Munroe Bergdorf was the first transgender model hired by L’Oréal to take part in a U.K. campaign. But after a controversial Facebook post in which Bergdorf attempted to speak to white supremacy following the racially-charged attacks in Charlottesville, Va., in 2017, L’Oréal cut ties with the British model.
While some took Bergdorf’s words as anti-white, many others stood by Bergdorf’s decision to speak out against racism and divisiveness.
“I’ve always been like this,” the DJ-turned-model and activist (@MunroeBergdorf) tells Chill. “I can’t fathom how people can keep things to themselves when they see things happening that are unjust or unfair. One of the blessings in disguise that has come with the whole L’Oréal thing, is that I was able to talk about things that weren’t only related to my gender.”

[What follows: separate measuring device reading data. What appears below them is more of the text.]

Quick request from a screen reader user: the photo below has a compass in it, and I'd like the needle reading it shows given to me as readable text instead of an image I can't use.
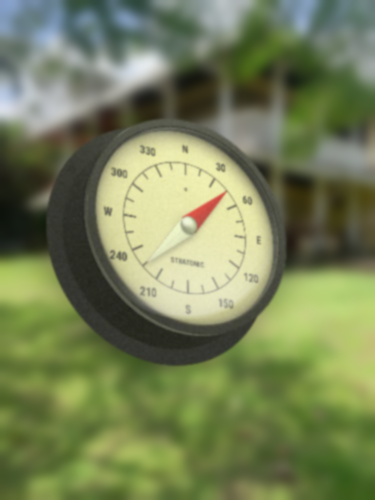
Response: 45 °
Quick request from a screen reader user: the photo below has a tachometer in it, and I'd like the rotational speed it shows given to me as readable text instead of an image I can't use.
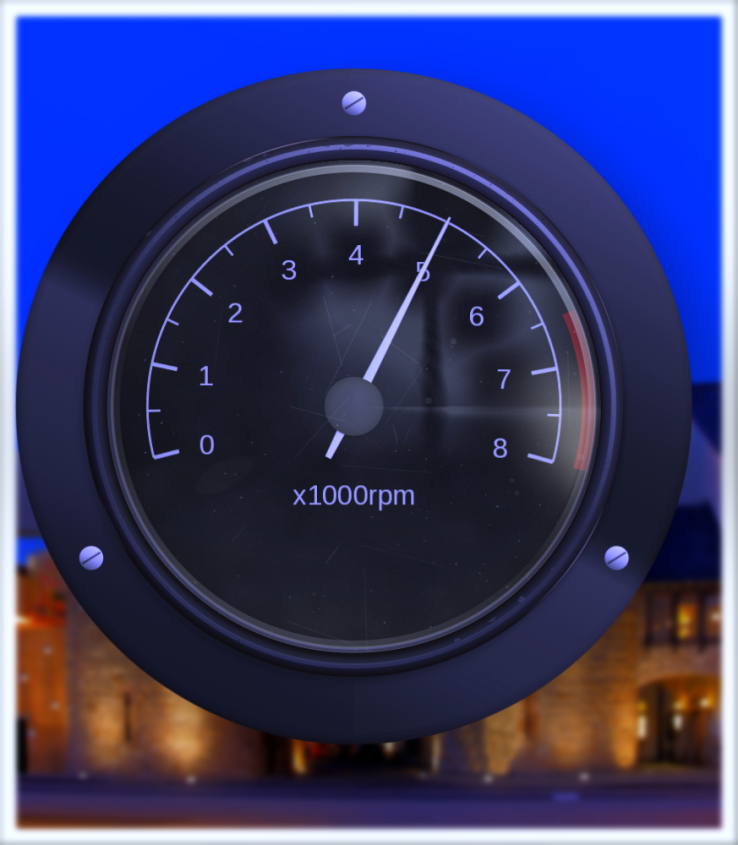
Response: 5000 rpm
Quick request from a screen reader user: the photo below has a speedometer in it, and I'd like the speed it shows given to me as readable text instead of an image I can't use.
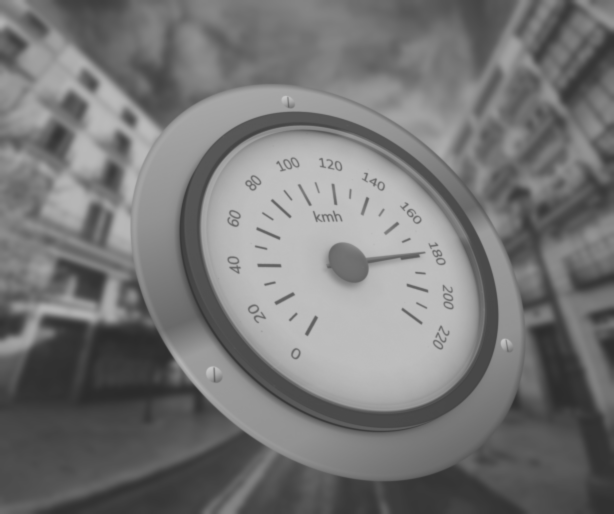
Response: 180 km/h
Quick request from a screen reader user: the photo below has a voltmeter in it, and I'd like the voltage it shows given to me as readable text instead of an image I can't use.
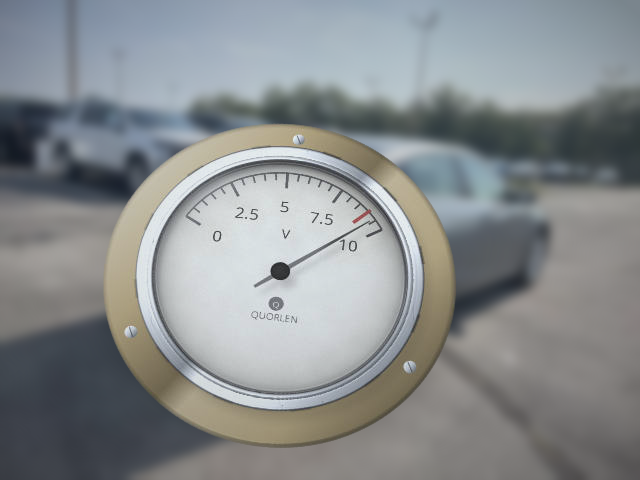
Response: 9.5 V
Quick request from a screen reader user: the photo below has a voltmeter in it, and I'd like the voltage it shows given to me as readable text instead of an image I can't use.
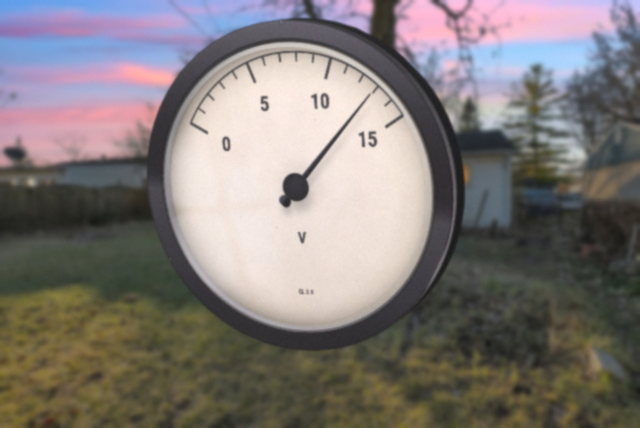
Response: 13 V
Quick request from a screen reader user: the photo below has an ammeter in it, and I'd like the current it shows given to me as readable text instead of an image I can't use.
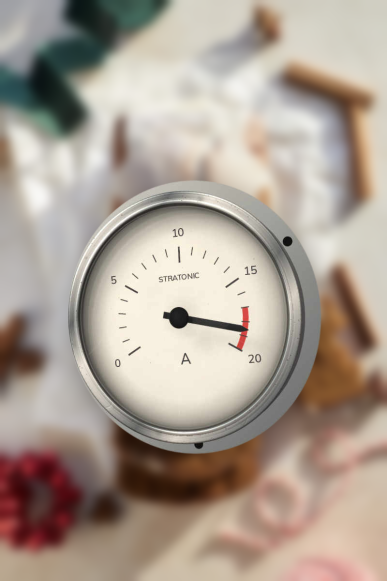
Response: 18.5 A
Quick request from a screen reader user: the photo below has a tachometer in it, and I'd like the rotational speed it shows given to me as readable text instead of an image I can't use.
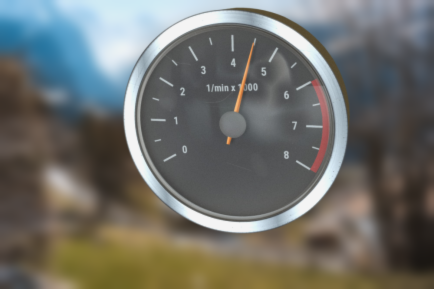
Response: 4500 rpm
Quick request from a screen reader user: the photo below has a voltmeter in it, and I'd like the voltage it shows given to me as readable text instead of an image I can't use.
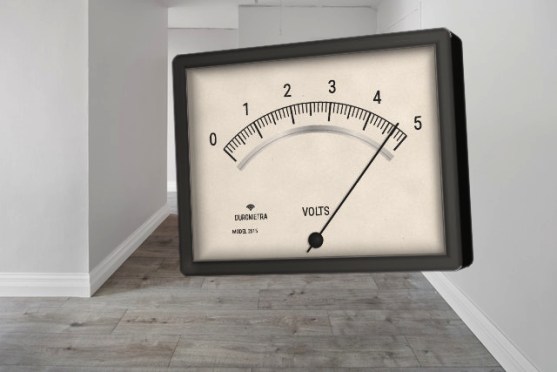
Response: 4.7 V
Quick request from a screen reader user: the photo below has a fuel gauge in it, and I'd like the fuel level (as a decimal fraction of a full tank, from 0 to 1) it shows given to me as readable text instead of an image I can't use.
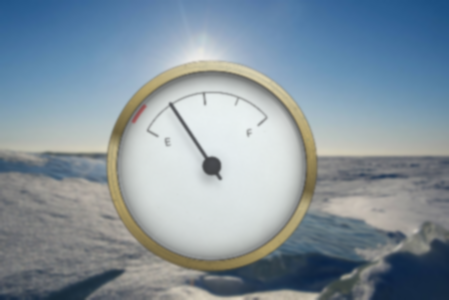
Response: 0.25
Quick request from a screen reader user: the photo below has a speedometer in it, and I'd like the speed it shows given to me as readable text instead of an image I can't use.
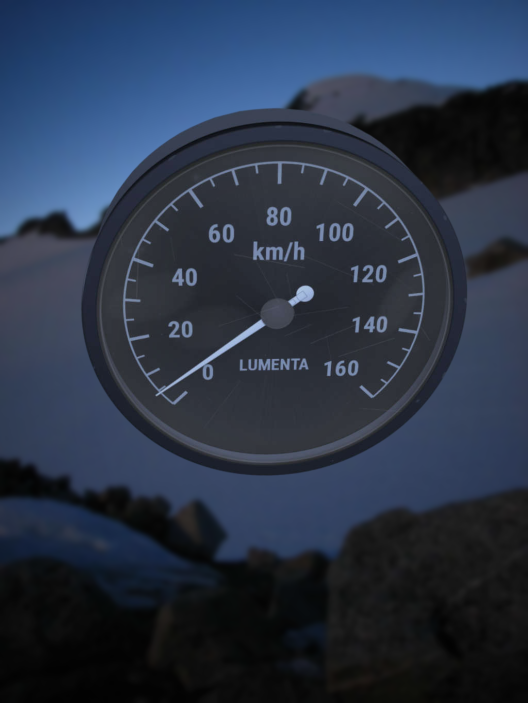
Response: 5 km/h
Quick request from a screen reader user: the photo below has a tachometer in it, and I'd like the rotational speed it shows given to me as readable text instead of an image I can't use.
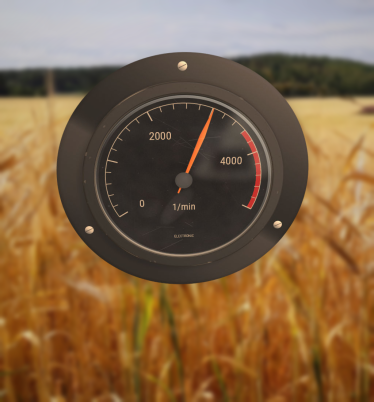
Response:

As author and star of the documentary What Makes a Woman? Bergdorf is outspoken on issues that impact her but makes sure to talk about her role as an ally to other important causes — like fighting Islamophobia, fatphobia, and police brutality, as well as promoting abortion rights. “You can’t expect other people to be there for you, if you’re not there for other people. I think it’s very, very important to remember that we are all privileged in some way, and it’s all about utilizing that privilege to help others.”

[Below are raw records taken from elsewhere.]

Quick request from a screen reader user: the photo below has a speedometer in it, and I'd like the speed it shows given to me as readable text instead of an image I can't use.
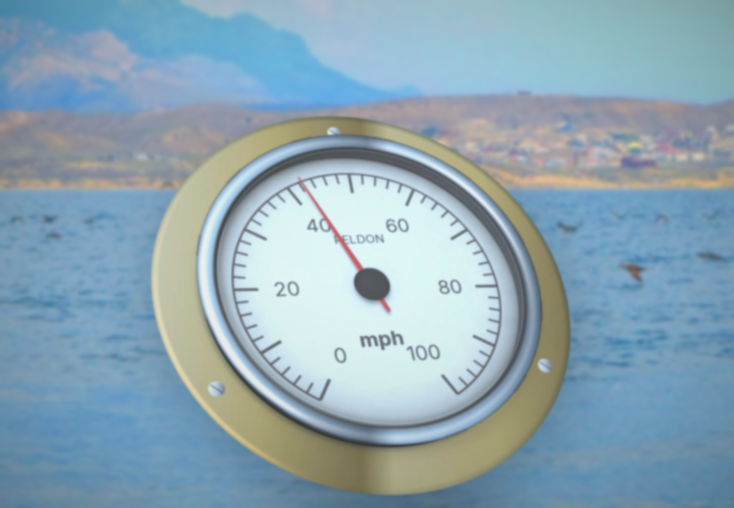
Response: 42 mph
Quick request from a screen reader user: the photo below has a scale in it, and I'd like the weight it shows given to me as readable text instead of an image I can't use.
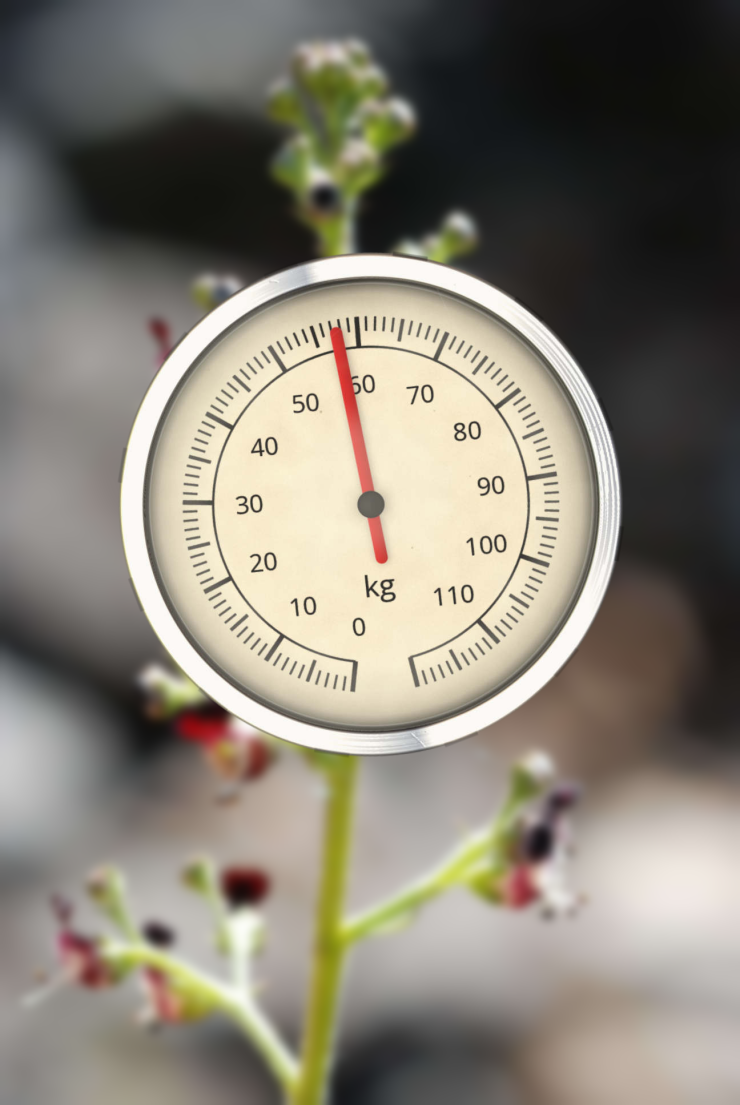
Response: 57.5 kg
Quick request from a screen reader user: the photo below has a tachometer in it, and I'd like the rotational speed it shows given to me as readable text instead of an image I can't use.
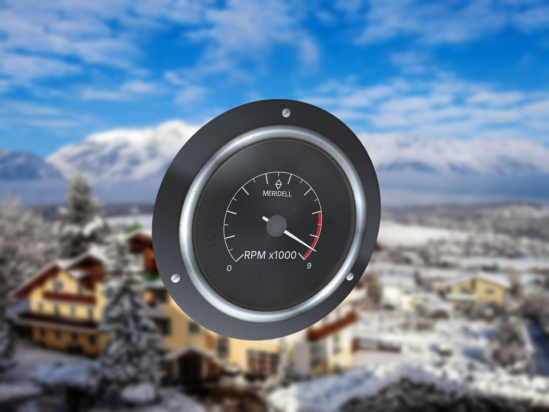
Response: 8500 rpm
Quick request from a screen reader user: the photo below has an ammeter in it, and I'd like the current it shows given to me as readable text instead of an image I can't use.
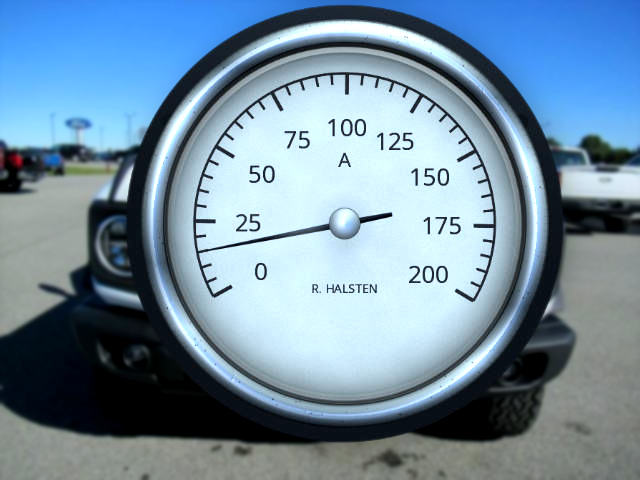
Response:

Earlier this year, Bergdorf was once again brought to task for things said on social media. Not long after she was appointed to advise a women and equality minister from U.K.’s Labour party, Bergdorf resigned after tweets from 2010 were called “offensive” by the British press.
In an apology post, Bergdorf characterized the tweets as “jokes made with friends who also identify as LGBT+ regarding a website called ‘Lesbians who look like Justin Bieber...’ They were in bad taste and certainly not reflective of who I am today.” Bergdorf added, “Who I was at 23 years old, is not who I am at 31.” Hear, hear.